Figure 4. Changes in Gene Expression Following Nivo Therapy

(A) Left: Analysis of ratio of DEGs and selected genes between pre- and on-therapy samples. Right: Examples of genes that change after initiation of Nivo. (B) Analysis of changes in gene expression (on-therapy compared with pre-therapy) that are altered in tumors that respond or do not respond to Nivo. (C) Graphical illustration of key pathways differentially expressed in (B). (D) Immune deconvolution of RNA-seq data comparing pre- and on-therapy samples. Data are presented as median and IQR.

Figure 5. T-Cell Infiltrate and Repertoire Association with Response to Nivo

Due to the reduced number of cases with paired TCR-seq data, patients with CR/PR and SD were grouped as having “benefit”, and patients with PD were considered to have “no benefit”. (A) Change in TIL abundance and activity as measured by multiple methods (DNA-based TCR-seq, IHC, and RNA-based cytolytic score). Data are presented as median and IQR. (B) Change in richness and evenness of intratumoral T-cell repertoires. *Two outliers were removed per Grubbs’ test, alpha = 0.1 (see Methods). Data are presented as median and IQR. (C) Median richness and evenness of CDR3s per VJ combinations pre-therapy and on-therapy (see also Figure S6E). (D) Kernel density plots of CDR3 evenness versus number of unique CDR3s for every observed VJ pair in selected patients. (E) Comparison of on-therapy TIL levels with changes in T-cell repertoire evenness (D90, defined as the minimum fraction of total unique CDR3 sequences that constitutes 90% of all sequencing reads). (F) Fraction of on-therapy TCR repertoire utilizing V-segments associated with CD8 or CD4 T cells. Data are presented as mean ± SEM.

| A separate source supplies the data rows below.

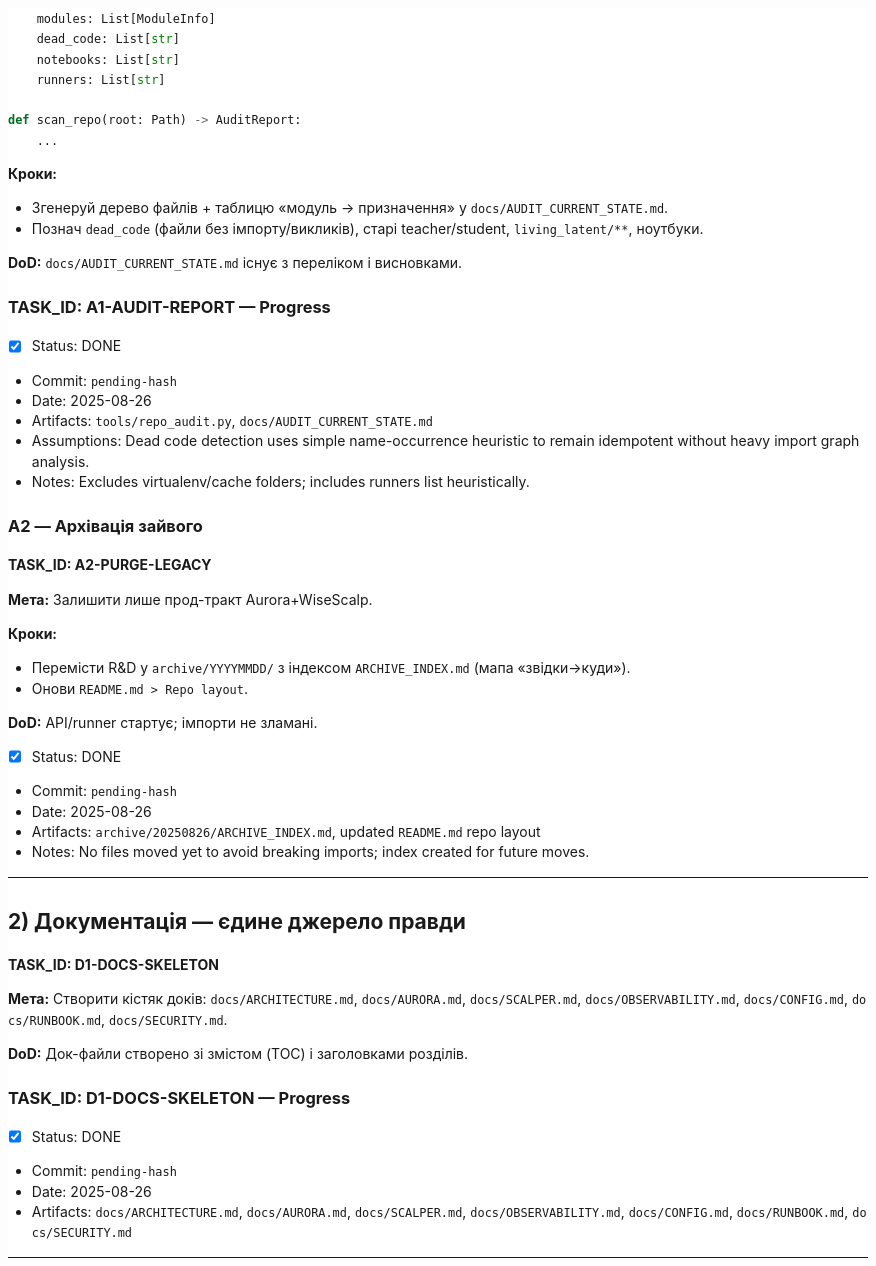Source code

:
 ```python
    modules: List[ModuleInfo]
    dead_code: List[str]
    notebooks: List[str]
    runners: List[str]

def scan_repo(root: Path) -> AuditReport:
    ...
```
**Кроки:**
- Згенеруй дерево файлів + таблицю «модуль → призначення» у `docs/AUDIT_CURRENT_STATE.md`.
- Познач `dead_code` (файли без імпорту/викликів), старі teacher/student, `living_latent/**`, ноутбуки.

**DoD:** `docs/AUDIT_CURRENT_STATE.md` існує з переліком і висновками.

### TASK_ID: A1-AUDIT-REPORT — Progress
- [x] Status: DONE  
- Commit: `pending-hash`  
- Date: 2025-08-26  
- Artifacts: `tools/repo_audit.py`, `docs/AUDIT_CURRENT_STATE.md`  
- Assumptions: Dead code detection uses simple name-occurrence heuristic to remain idempotent without heavy import graph analysis.  
- Notes: Excludes virtualenv/cache folders; includes runners list heuristically.

### A2 — Архівація зайвого

**TASK_ID: A2-PURGE-LEGACY**

**Мета:** Залишити лише прод-тракт Aurora+WiseScalp.

**Кроки:**
- Перемісти R&D у `archive/YYYYMMDD/` з індексом `ARCHIVE_INDEX.md` (мапа «звідки→куди»).
- Онови `README.md > Repo layout`.

**DoD:** API/runner стартує; імпорти не зламані.

- [x] Status: DONE  
- Commit: `pending-hash`  
- Date: 2025-08-26  
- Artifacts: `archive/20250826/ARCHIVE_INDEX.md`, updated `README.md` repo layout  
- Notes: No files moved yet to avoid breaking imports; index created for future moves.

---

## 2) Документація — єдине джерело правди

**TASK_ID: D1-DOCS-SKELETON**

**Мета:** Створити кістяк доків: `docs/ARCHITECTURE.md`, `docs/AURORA.md`, `docs/SCALPER.md`, `docs/OBSERVABILITY.md`, `docs/CONFIG.md`, `docs/RUNBOOK.md`, `docs/SECURITY.md`.

**DoD:** Док-файли створено зі змістом (TOC) і заголовками розділів.

### TASK_ID: D1-DOCS-SKELETON — Progress
- [x] Status: DONE  
- Commit: `pending-hash`  
- Date: 2025-08-26  
- Artifacts: `docs/ARCHITECTURE.md`, `docs/AURORA.md`, `docs/SCALPER.md`, `docs/OBSERVABILITY.md`, `docs/CONFIG.md`, `docs/RUNBOOK.md`, `docs/SECURITY.md`

---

Figure 6. T Cells Expand in Proportion to Depletion of Neoantigens

(A) Changes in T-cell population distribution (i.e., evenness) and changes in tumor mutation clonality by response. (B) Relationship between the number of predicted neoantigens lost and the number of T-cell clones expanded on-therapy. (C) Neoantigen ratios (mutations predicted to generate neoantigens per mutations not predicted to generate neoantigens) from mutations solely identified in pre-therapy samples compared with those identified solely in on-therapy samples. Data are presented as mean ± SEM. (D) Graphical model depicting changes during anti-PD-1 therapy. (a) Changes in mutations and neoantigens during therapy. (b) Changes in TCR repertoire depend on exposure to prior immunotherapy. (c) Changes in immune landscape and checkpoints during therapy.